> What is being asked
In the listing below, take everything from the line containing "text The planner" down to the line containing "list The Performance" and render it as a numbered list, skipping any blank lines.

Visual layout annotation data:
****

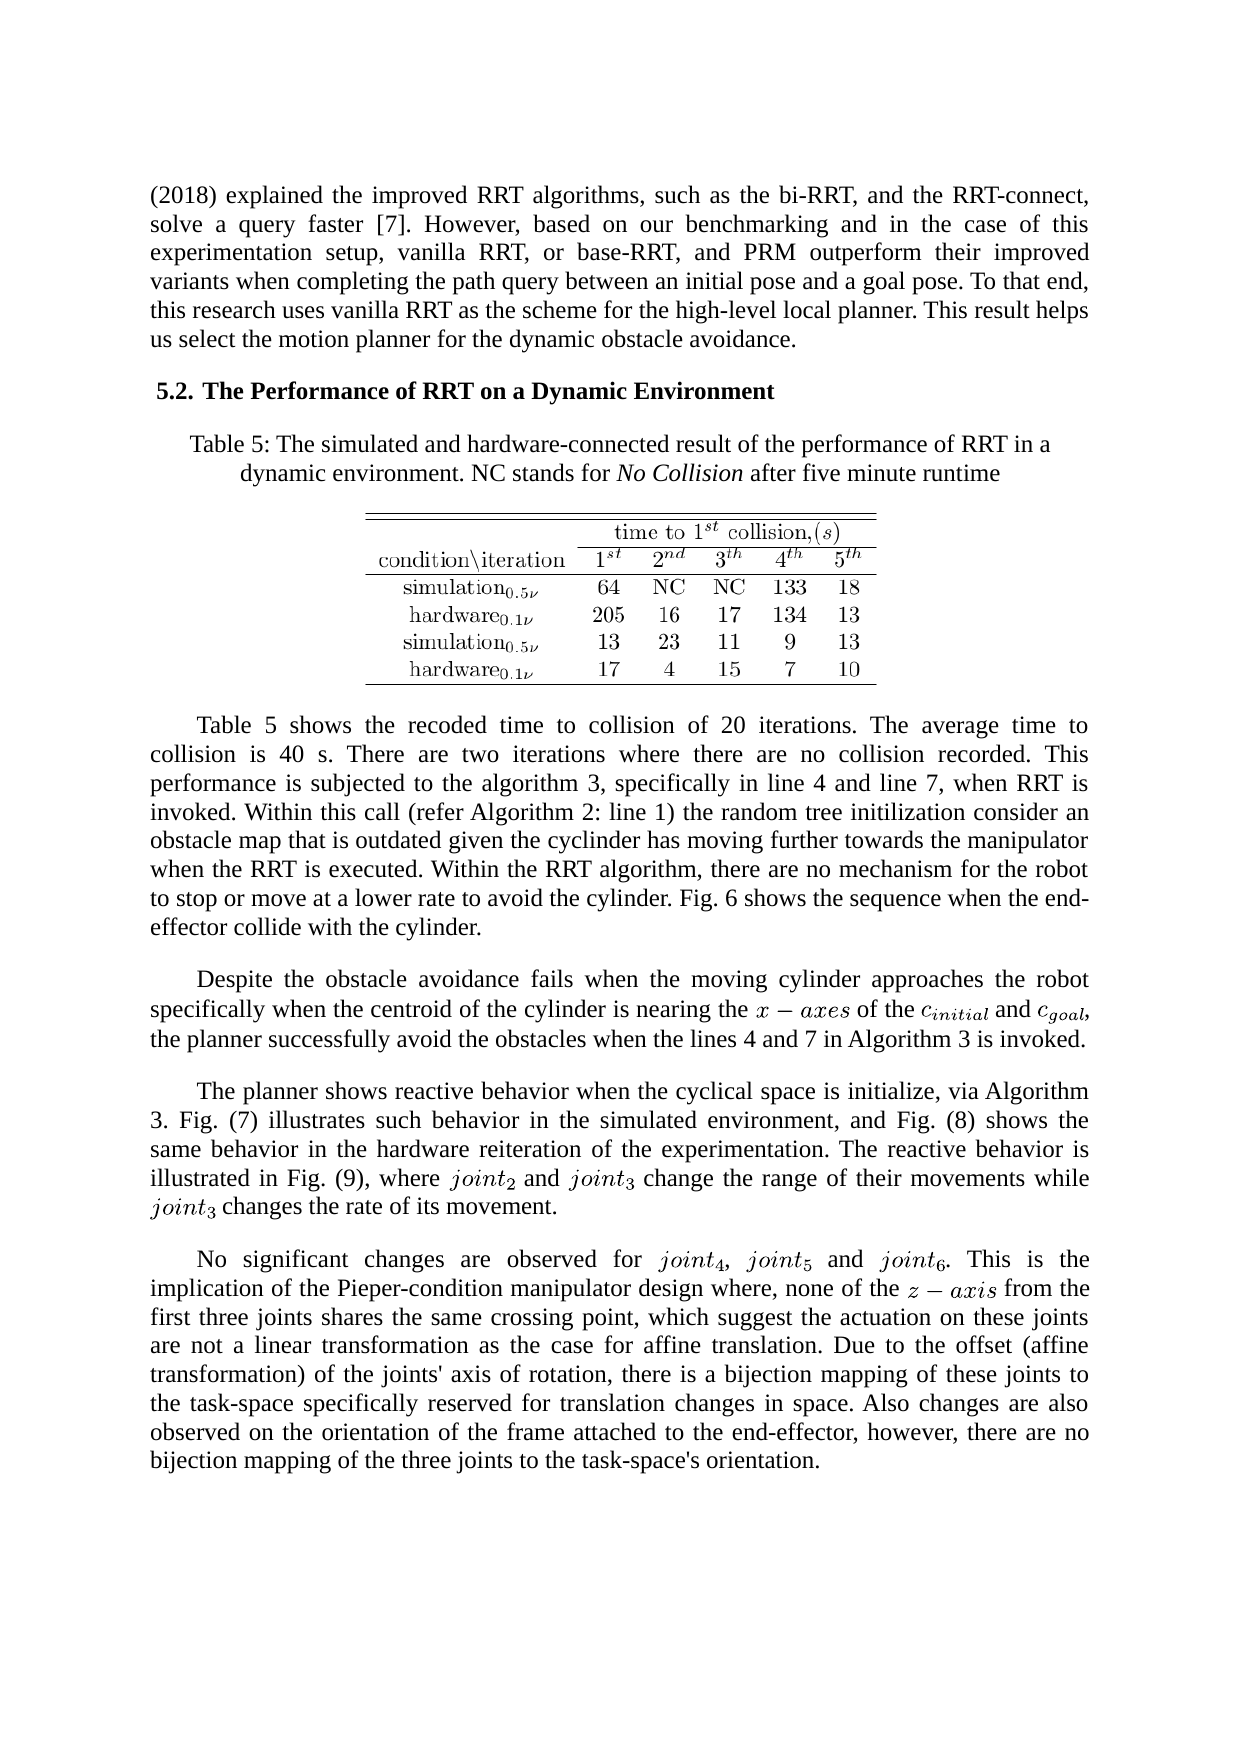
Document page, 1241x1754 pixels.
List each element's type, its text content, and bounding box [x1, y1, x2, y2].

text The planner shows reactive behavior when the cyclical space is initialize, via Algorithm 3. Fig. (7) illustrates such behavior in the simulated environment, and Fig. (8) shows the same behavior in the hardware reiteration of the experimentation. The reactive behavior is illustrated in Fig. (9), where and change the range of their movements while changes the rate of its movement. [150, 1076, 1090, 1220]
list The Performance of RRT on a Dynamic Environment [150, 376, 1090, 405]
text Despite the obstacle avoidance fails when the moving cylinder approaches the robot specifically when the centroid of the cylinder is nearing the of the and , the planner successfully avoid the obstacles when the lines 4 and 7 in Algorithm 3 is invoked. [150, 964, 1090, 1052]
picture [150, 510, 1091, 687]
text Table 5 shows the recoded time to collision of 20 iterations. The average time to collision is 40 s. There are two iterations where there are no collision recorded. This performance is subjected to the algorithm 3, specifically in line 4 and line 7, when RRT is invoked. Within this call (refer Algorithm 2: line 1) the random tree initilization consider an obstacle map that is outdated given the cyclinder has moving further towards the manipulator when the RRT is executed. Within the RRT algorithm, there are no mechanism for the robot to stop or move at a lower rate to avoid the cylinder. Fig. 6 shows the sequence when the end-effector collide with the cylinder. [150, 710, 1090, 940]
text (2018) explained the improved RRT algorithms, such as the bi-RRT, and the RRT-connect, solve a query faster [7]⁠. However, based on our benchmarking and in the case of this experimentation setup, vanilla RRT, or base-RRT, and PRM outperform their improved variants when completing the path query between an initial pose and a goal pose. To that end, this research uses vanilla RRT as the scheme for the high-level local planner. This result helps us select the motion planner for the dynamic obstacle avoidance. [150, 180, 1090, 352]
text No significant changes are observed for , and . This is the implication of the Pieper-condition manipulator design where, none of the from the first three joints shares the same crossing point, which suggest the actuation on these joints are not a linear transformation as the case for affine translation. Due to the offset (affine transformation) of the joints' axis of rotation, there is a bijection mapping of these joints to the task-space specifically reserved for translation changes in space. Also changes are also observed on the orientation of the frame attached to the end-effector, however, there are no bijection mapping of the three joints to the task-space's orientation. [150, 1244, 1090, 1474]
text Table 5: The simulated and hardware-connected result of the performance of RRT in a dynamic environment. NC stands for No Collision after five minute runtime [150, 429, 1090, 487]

****

> Task answer
1. text The planner shows reactive behavior when the cyclical space is initialize, via Algorithm 3. Fig. (7) illustrates such behavior in the simulated environment, and Fig. (8) shows the same behavior in the hardware reiteration of the experimentation. The reactive behavior is illustrated in Fig. (9), where and change the range of their movements while changes the rate of its movement. [150, 1076, 1090, 1220]
2. list The Performance of RRT on a Dynamic Environment [150, 376, 1090, 405]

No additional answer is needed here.